[comp.lang.c++] Continuing efforts to build a CM++

casey@COGNET.UCLA.EDU (11/11/88)

  We must be doing something wrong.  We probably just don't know how to
use C++ (GNU C++) properly.  Could some kind soul flame the shit out of
us and then point us in the right direction???

  Appended to the end of this is a small sample of what we're trying to
do with C++ in building a development environment for the Connection
Machine.  (For the real masochists among you, I've also appended the
annotated assembly output (GNU C++ 1.27, VAX 8350, Ultrix 2.2).)  It's
highly abstracted, but demonstrates two of the problems we've been unable
to get past.  Both of these are efficiency problems.  We *can* get C++ to
do the right thing, but shades of Lisp, what a mess!!  The code it
generates is horrible!

  I've already described the first problem: the desire to have compile
time attributes for objects.  Our second problem is more likely just us
not doing the right thing.  This problem is demonstrated by the CM_int
operator+ function below.  When the statement ``x = y + z'' is compiled,
y + z is computed into the explicit temporary result, result is copied
into a compiler generated temporary, and then that is copied into x ...
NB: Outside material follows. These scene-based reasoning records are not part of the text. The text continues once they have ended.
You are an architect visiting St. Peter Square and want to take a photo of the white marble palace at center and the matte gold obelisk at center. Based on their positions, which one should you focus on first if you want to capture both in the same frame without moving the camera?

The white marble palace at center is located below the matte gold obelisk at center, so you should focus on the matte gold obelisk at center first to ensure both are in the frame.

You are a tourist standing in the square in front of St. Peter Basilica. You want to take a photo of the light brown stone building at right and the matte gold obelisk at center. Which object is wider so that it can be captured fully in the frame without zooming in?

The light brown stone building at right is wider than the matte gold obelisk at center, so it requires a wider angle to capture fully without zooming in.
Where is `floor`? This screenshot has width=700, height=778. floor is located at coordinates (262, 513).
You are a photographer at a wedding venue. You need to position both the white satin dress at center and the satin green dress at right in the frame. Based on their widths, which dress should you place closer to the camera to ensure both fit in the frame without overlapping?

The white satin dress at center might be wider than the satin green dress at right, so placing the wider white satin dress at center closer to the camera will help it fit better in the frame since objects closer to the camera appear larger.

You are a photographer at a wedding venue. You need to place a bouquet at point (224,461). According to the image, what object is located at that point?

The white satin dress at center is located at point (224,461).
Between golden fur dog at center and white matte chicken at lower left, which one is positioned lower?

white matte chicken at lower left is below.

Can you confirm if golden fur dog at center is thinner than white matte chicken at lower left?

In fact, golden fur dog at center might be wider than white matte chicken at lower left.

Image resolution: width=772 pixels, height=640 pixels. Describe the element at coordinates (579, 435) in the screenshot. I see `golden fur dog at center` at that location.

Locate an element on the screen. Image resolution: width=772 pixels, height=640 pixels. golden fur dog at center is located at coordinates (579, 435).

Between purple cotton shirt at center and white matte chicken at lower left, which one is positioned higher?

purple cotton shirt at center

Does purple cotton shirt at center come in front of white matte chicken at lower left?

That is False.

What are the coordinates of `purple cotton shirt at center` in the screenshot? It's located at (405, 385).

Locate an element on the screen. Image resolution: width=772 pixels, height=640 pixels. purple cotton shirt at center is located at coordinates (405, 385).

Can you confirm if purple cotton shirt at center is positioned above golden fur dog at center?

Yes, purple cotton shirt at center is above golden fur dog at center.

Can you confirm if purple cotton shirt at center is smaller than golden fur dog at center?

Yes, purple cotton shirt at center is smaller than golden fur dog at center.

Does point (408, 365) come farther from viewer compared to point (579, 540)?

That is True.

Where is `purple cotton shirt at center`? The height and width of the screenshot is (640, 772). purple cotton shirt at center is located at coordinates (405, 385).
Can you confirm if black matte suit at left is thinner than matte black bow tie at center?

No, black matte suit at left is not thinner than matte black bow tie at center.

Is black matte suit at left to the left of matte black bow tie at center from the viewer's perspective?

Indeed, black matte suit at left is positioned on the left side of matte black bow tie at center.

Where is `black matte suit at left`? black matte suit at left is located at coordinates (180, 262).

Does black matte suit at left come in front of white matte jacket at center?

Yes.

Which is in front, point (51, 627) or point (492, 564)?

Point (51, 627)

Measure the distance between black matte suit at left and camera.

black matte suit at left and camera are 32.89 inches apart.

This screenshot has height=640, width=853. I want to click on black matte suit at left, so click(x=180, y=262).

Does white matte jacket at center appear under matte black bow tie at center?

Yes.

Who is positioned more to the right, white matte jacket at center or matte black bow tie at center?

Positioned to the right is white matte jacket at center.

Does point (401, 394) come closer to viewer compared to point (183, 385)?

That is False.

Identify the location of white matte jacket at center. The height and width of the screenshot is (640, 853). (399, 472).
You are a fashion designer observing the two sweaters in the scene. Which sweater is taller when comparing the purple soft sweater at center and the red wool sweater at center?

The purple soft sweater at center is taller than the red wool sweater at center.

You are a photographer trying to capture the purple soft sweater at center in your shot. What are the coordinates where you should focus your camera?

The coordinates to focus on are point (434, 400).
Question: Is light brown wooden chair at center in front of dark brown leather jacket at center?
  What we'd like to do is define the operator+ something like the
following:

	inline CM_int operator+(CM_int &a, CM_int &b)
	{
		if (!this)
			this = new CM_int(max(a.len, b.len));
		if (a.len == b.len && a.len == this->len)
			CM_s_add_3_1L(this->addr, a.addr, b.addr, a.len);
		else
			CM_s_add_3_3L(this->addr, a.addr, b.addr, this->len, a.len, b.len);
	}

where the compiler generate (essentially) three address binary operator
streams.  E.g. the two sources, and where it wants the result.  This
would completely eliminate the worthless copies being made in the
present code.  Note the code to create the compiler temporaries properly
via the test ``if (!this) ...'' - the compiler can't possibly know what
values to pass to the constructor for the temporary.

  Also note that if the "len" field were a compile time attribute as we
want it to be, the optimizer could pull out all the length comparison
conditionals and simply replace them with the correct branch.

Casey

P.S.
  Just as a note on the complexity issue that's been running around on
the group recently, I would have to say that C++ is not too complex.
What you're looking at is the inherit complexity in fully defining a
first class object class in the language.  Just think of the code in your
favorite C compiler to implement the stock set of types and you may get
an idea of what I'm talking about.  It takes a lot to define all the
attributes of how an object class behaves.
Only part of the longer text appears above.